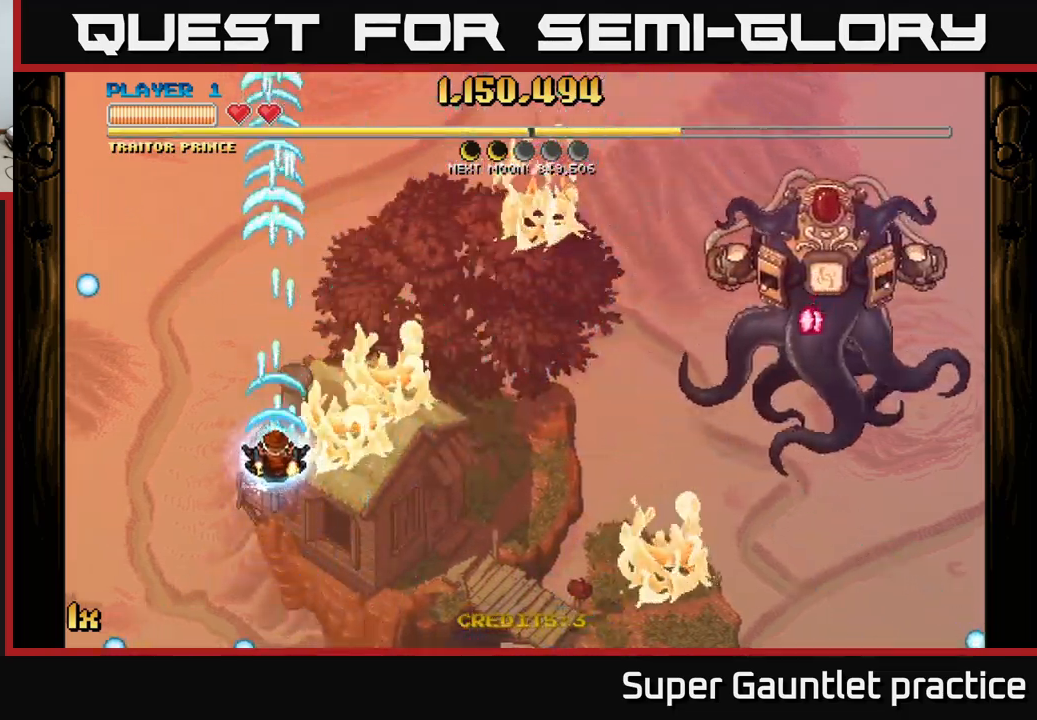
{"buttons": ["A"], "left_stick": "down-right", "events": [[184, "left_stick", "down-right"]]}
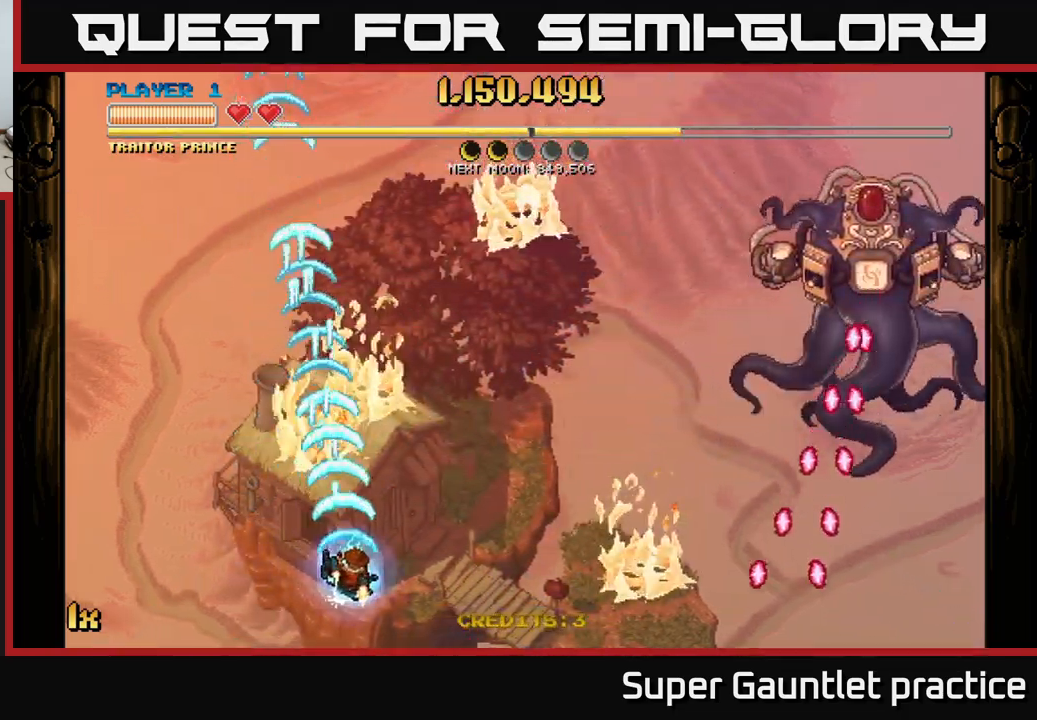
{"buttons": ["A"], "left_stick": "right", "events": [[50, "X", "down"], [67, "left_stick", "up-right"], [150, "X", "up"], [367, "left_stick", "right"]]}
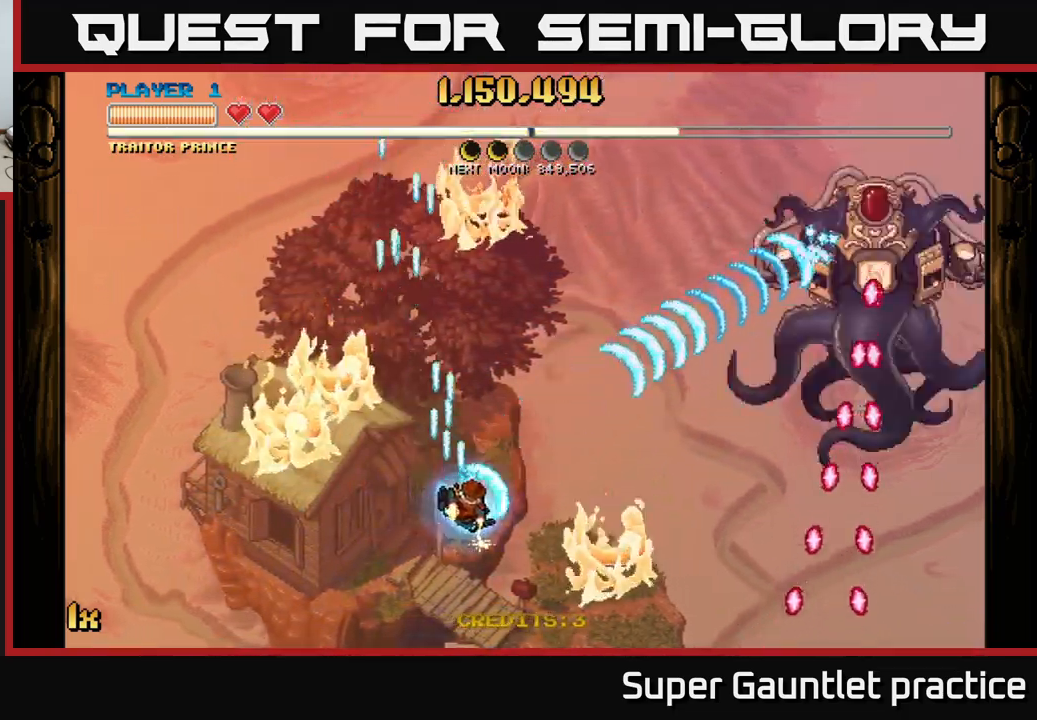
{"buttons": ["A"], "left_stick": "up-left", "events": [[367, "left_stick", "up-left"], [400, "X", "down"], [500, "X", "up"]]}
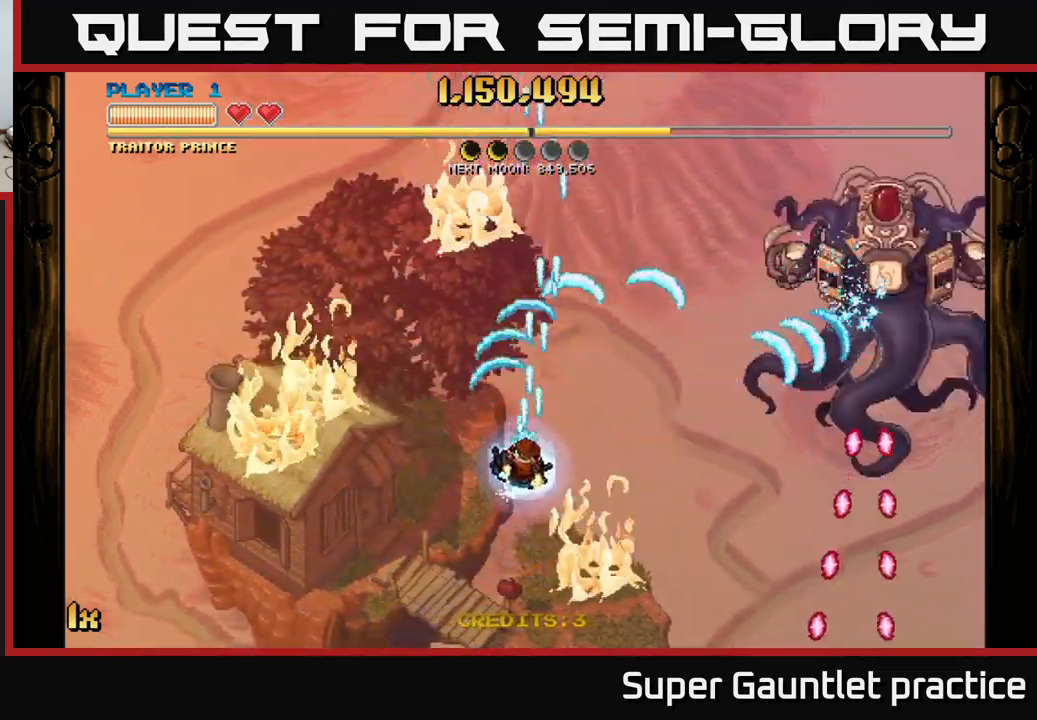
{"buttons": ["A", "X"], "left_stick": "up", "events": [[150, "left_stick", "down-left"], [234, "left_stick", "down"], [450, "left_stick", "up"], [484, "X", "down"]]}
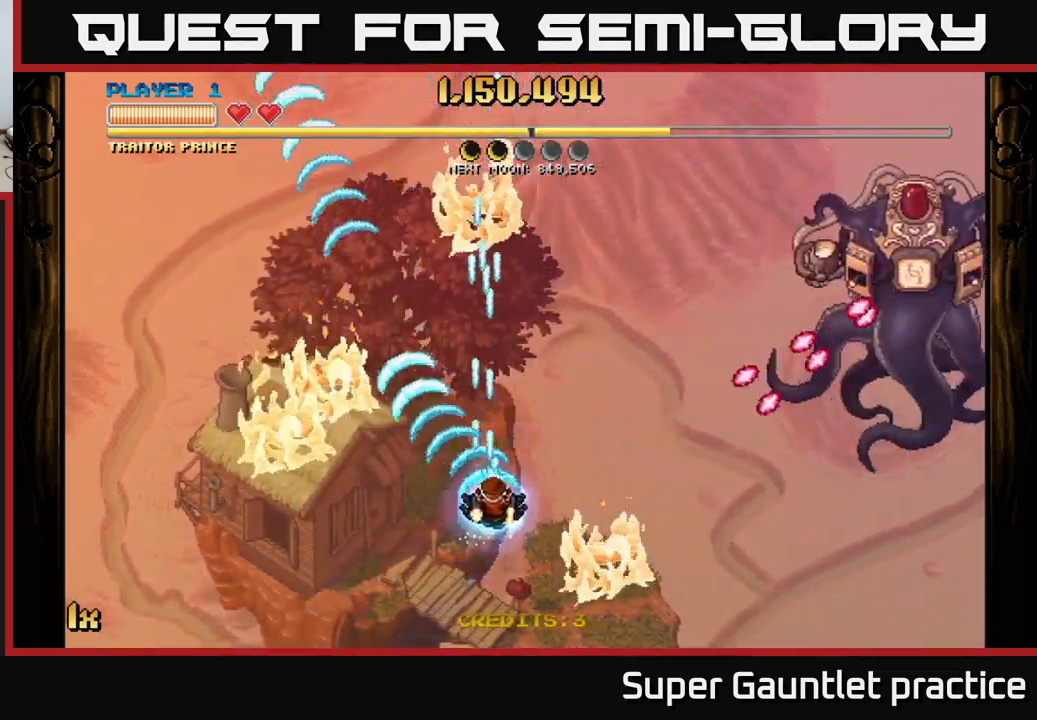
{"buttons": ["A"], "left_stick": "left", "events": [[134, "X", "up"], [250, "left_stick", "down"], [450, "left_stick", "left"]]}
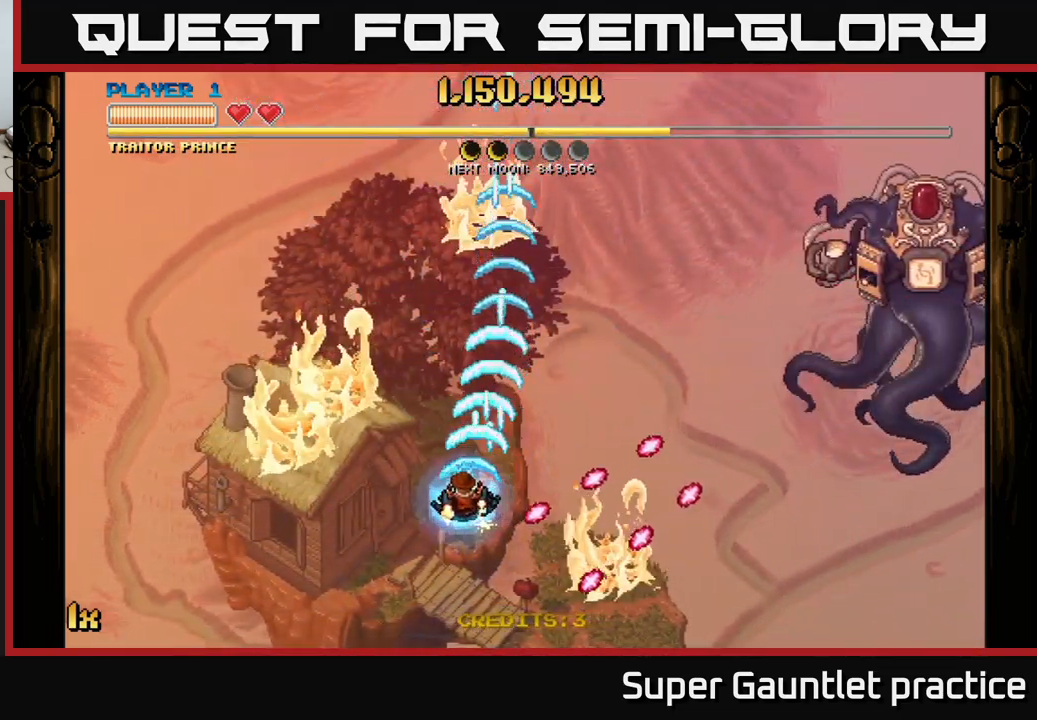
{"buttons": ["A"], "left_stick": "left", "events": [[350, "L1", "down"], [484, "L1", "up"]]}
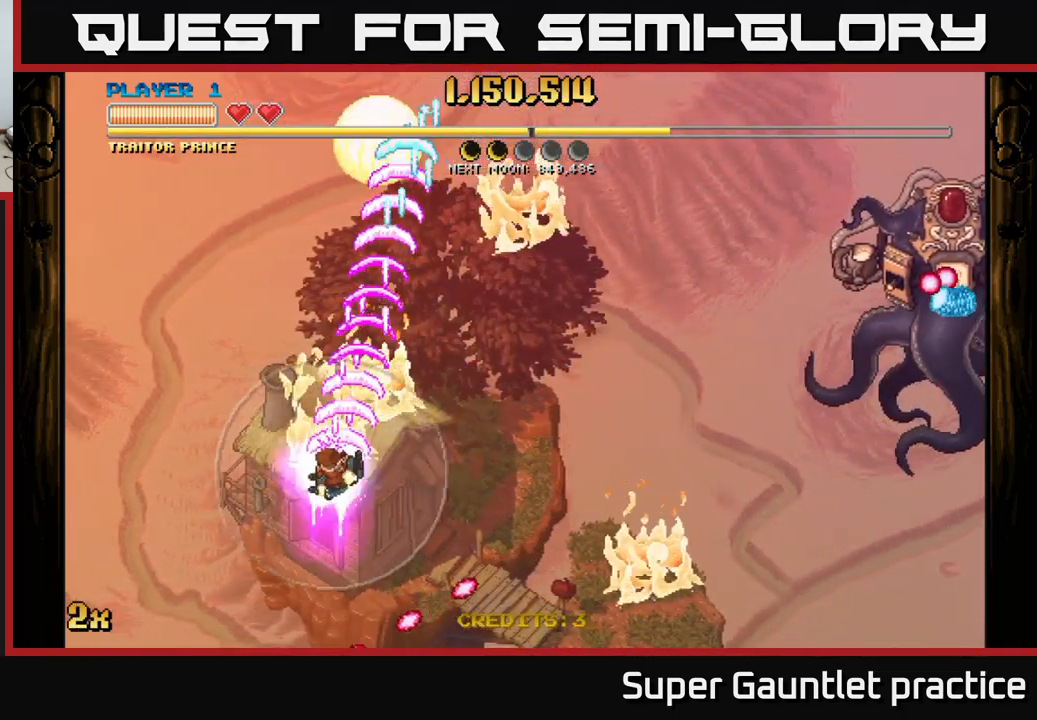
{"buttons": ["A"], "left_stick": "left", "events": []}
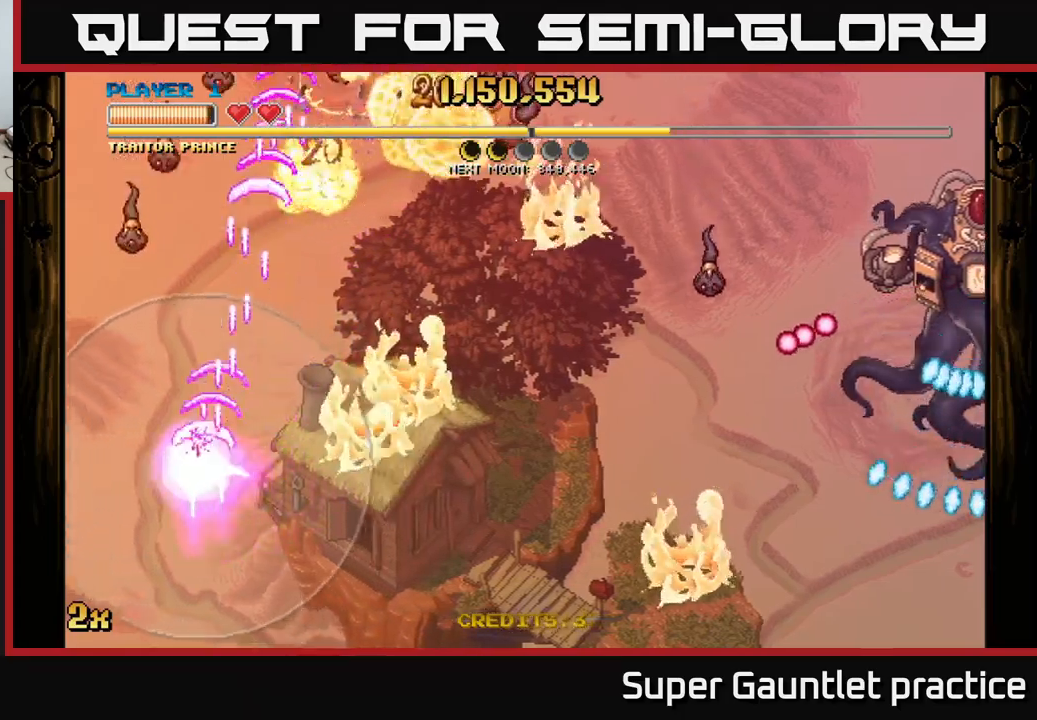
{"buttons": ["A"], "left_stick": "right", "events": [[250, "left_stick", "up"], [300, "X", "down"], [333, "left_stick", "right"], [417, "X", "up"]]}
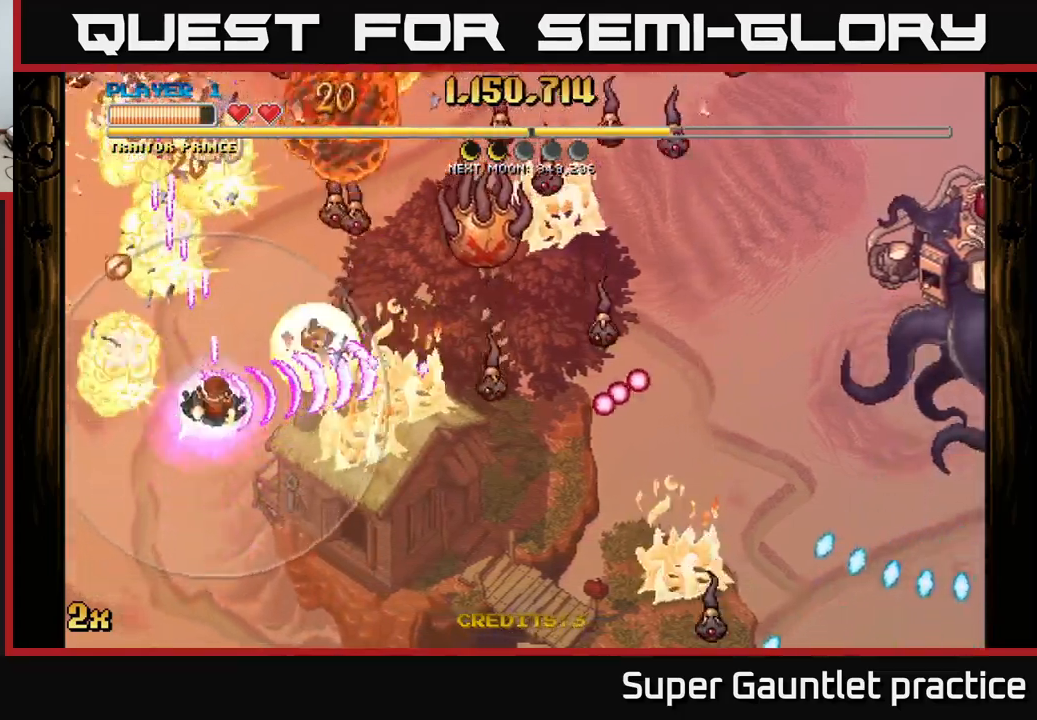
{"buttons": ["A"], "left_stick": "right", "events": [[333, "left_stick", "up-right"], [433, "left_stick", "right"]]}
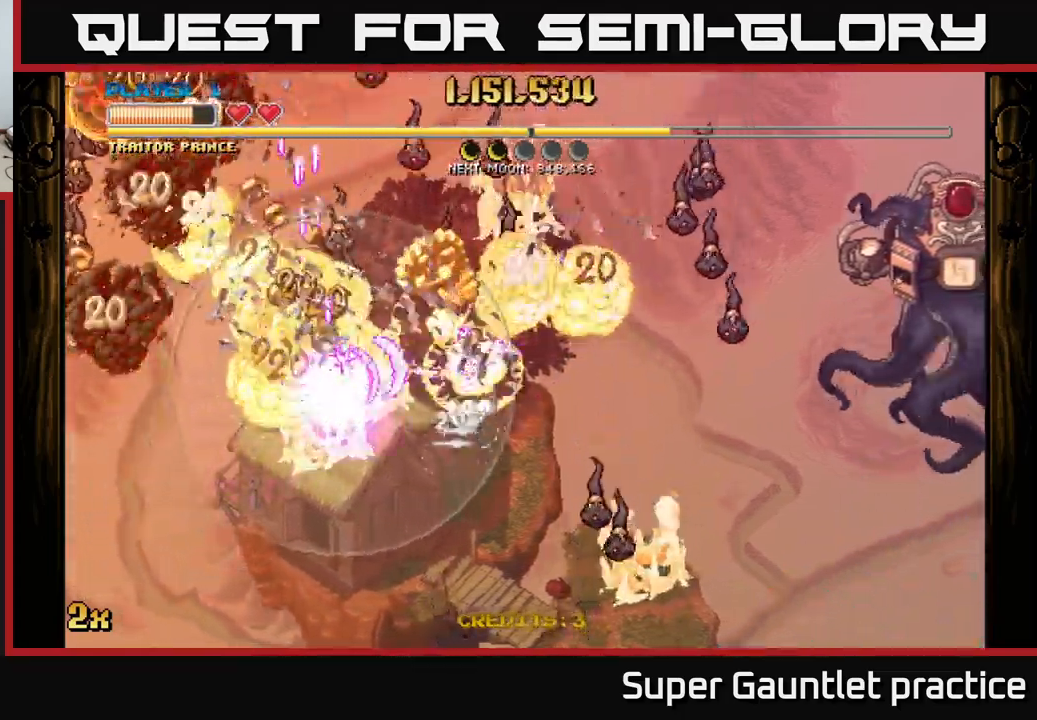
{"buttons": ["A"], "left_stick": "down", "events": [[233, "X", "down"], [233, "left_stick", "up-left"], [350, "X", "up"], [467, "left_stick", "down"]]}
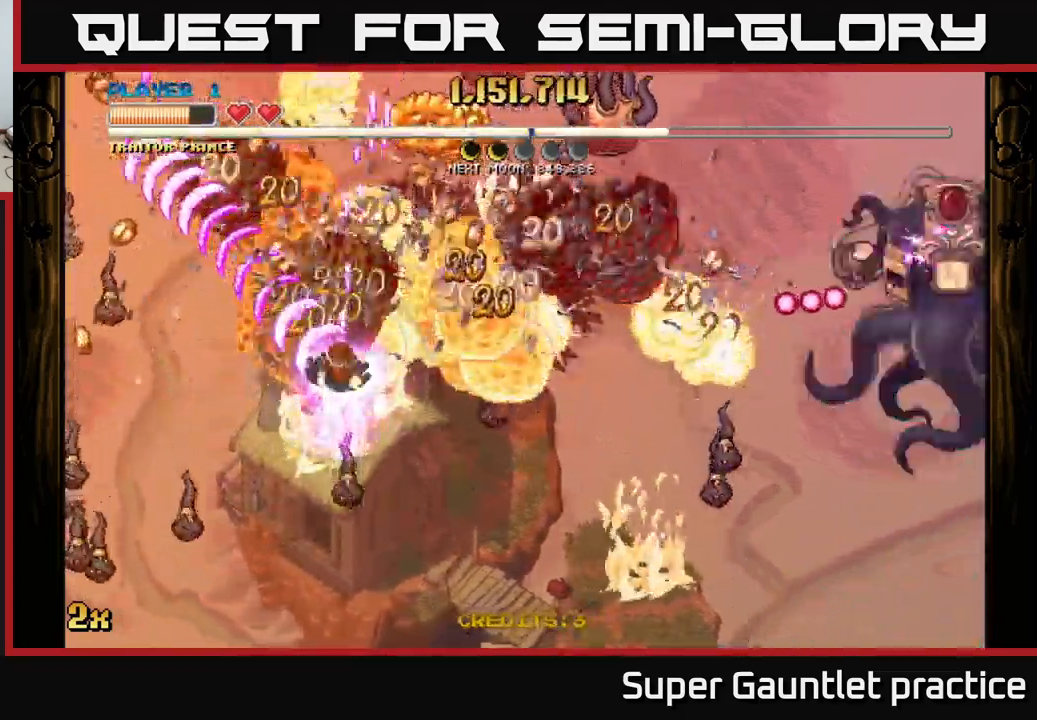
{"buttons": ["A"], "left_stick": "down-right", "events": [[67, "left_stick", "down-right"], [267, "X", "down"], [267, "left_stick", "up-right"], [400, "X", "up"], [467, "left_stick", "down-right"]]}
================================
YOUR INSTRUCTIONS: Having removed the pictures, write out the records exactly as they stand.

FINAL ANSWER:
{"buttons": ["A"], "left_stick": "down-right", "events": [[184, "left_stick", "down-right"]]}
{"buttons": ["A"], "left_stick": "right", "events": [[50, "X", "down"], [67, "left_stick", "up-right"], [150, "X", "up"], [367, "left_stick", "right"]]}
{"buttons": ["A"], "left_stick": "up-left", "events": [[367, "left_stick", "up-left"], [400, "X", "down"], [500, "X", "up"]]}
{"buttons": ["A", "X"], "left_stick": "up", "events": [[150, "left_stick", "down-left"], [234, "left_stick", "down"], [450, "left_stick", "up"], [484, "X", "down"]]}
{"buttons": ["A"], "left_stick": "left", "events": [[134, "X", "up"], [250, "left_stick", "down"], [450, "left_stick", "left"]]}
{"buttons": ["A"], "left_stick": "left", "events": [[350, "L1", "down"], [484, "L1", "up"]]}
{"buttons": ["A"], "left_stick": "left", "events": []}
{"buttons": ["A"], "left_stick": "right", "events": [[250, "left_stick", "up"], [300, "X", "down"], [333, "left_stick", "right"], [417, "X", "up"]]}
{"buttons": ["A"], "left_stick": "right", "events": [[333, "left_stick", "up-right"], [433, "left_stick", "right"]]}
{"buttons": ["A"], "left_stick": "down", "events": [[233, "X", "down"], [233, "left_stick", "up-left"], [350, "X", "up"], [467, "left_stick", "down"]]}
{"buttons": ["A"], "left_stick": "down-right", "events": [[67, "left_stick", "down-right"], [267, "X", "down"], [267, "left_stick", "up-right"], [400, "X", "up"], [467, "left_stick", "down-right"]]}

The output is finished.